Son ahora los hijos de José Luis y Trini quienes siguen manteniendo viva la tradición de engalanar el hórreo con la cosecha y también de vestirlo de luces en Navidad, el éxito del hórreo es tal, que la mayoría de las personas que paran a hacerse una foto quieren llevarse también una de las calabazas, pero la cuenta está fácil de hacer: si cada selfi costase una calabaza… el hórreo de Trini estaría vacío. “La gente quiere que se las vendamos, pero entonces no podríamos tenerlo tan guapo”, insiste ella. Pero como Trini y José Luís tienen el corazón generoso, resulta que hay casi tantas calabazas como excepciones. “Hay un señor de Gijón al que le gusta hacer morcilla de calabaza y claro, pues siempre le damos unas pocas. Fíjate si es agradecido que siempre nos trae luego el embutido para que las probemos”, dice el matrimonio. Y es ahí, en la morcilla de calabaza, donde José Luis se reconcilia con el plato de calabazón que aquel día su madre le puso delante. “El embutido lleva un poco de picante y hay que decir que está bueno, sí”, asegura él sonriente.  

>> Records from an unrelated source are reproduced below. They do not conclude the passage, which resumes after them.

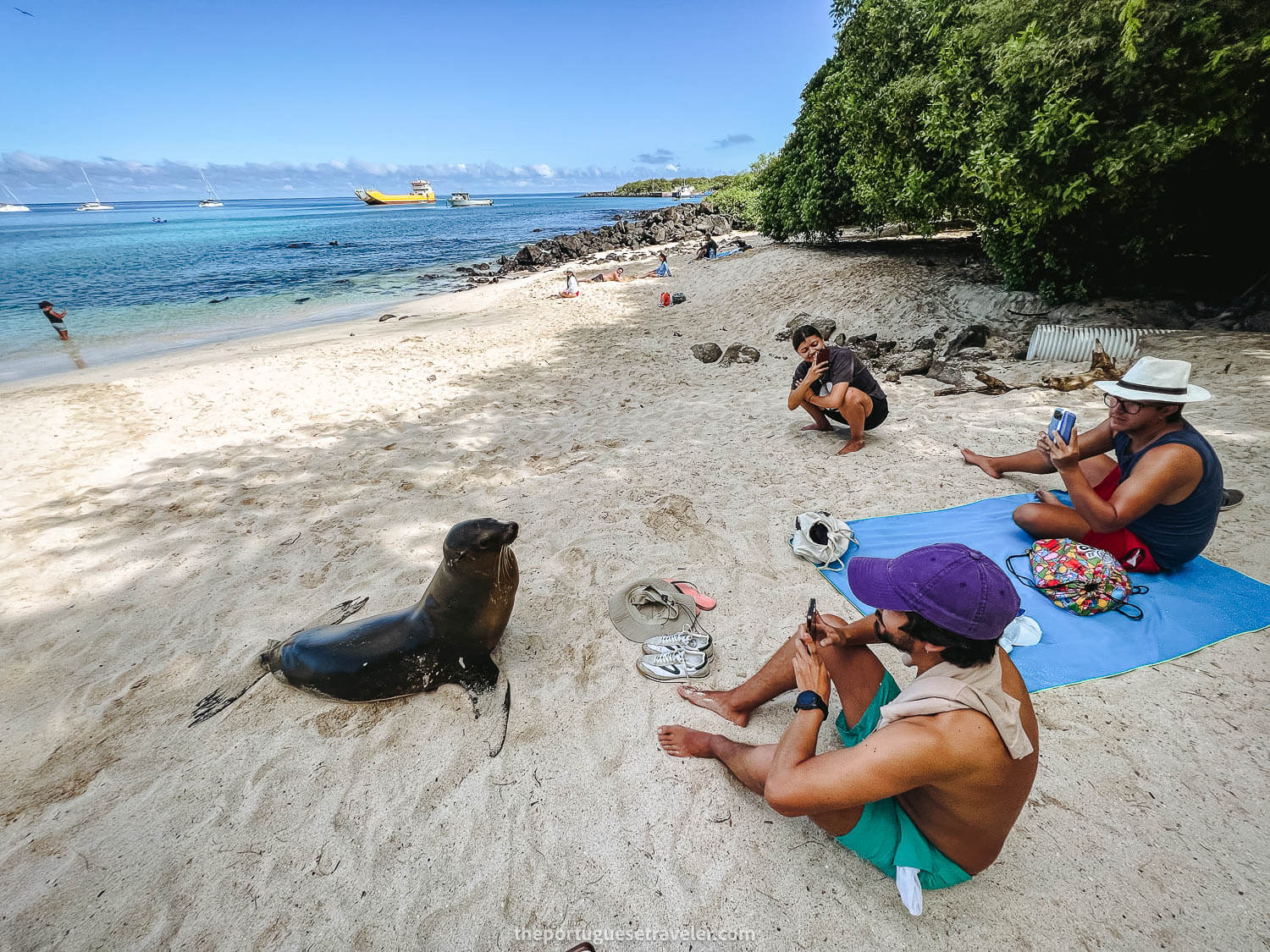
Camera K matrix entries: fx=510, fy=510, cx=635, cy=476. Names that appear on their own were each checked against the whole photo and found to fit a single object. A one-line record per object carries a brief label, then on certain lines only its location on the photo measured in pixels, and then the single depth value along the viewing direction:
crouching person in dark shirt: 5.41
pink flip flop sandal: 3.60
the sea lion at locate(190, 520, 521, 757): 2.92
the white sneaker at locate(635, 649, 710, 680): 3.06
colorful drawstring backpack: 3.19
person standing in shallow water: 13.69
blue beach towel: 2.91
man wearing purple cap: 1.65
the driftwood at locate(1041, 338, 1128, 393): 6.29
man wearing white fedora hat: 3.02
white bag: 3.88
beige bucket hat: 3.41
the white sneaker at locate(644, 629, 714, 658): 3.22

Aunque este año hubo menos calabazas porque la cosecha no fue de las mejores, toca renovar el decorado del hórreo y en ello están, engalanándolo justo ahora que, además, llegan las fiestas del pueblo. Uno nunca sabe qué casualidad de la vida o qué decisión pueden llevar a colocar en el mapa a un pueblo como Savariz, donde nunca nada ni nadie había sido tan famoso. “Lo cierto es que nadie lo decoró con intención de que fuese tan visitado y fotografiado, pero tenemos muchas anécdotas y todas buenas. Fíjate que hasta una vez vino un hombre que resultó que había coincidido estudiando conmigo en La Laboral, pues nos dimos un abrazo. Y unos cubanos que eran amigos de unos parientes y con los que acabamos hablando por videollamada, relata José Luis.

El matrimonio, que a punto está de celebrar sus bodas de oro, aún no se ha parado a pensar cómo la van a celebrar, pero saben que ese hórreo que siempre les ha acompañado es el símbolo vivo de una vida en compañía. “Hace años que le arreglamos el tejado y lo mejoramos un poco por dentro”, apunta José Luis. Y después vino la fase de engalanarlo por fuera.

Entre las rendijas de dentro, justo entre dos libros de Kafka y Molière, se cuela un halo de luz de color anaranjado. El es otoño que anuncia el tiempo de recoger las calabazas, de recogerse también a leer a contraluz o con una vela. Cincuenta años juntos, afincados a su pueblo con la misma entereza que se mantiene el hórreo cargado de calabazas, las que nunca se darán a ellos mismos ni Trini ni José Luis.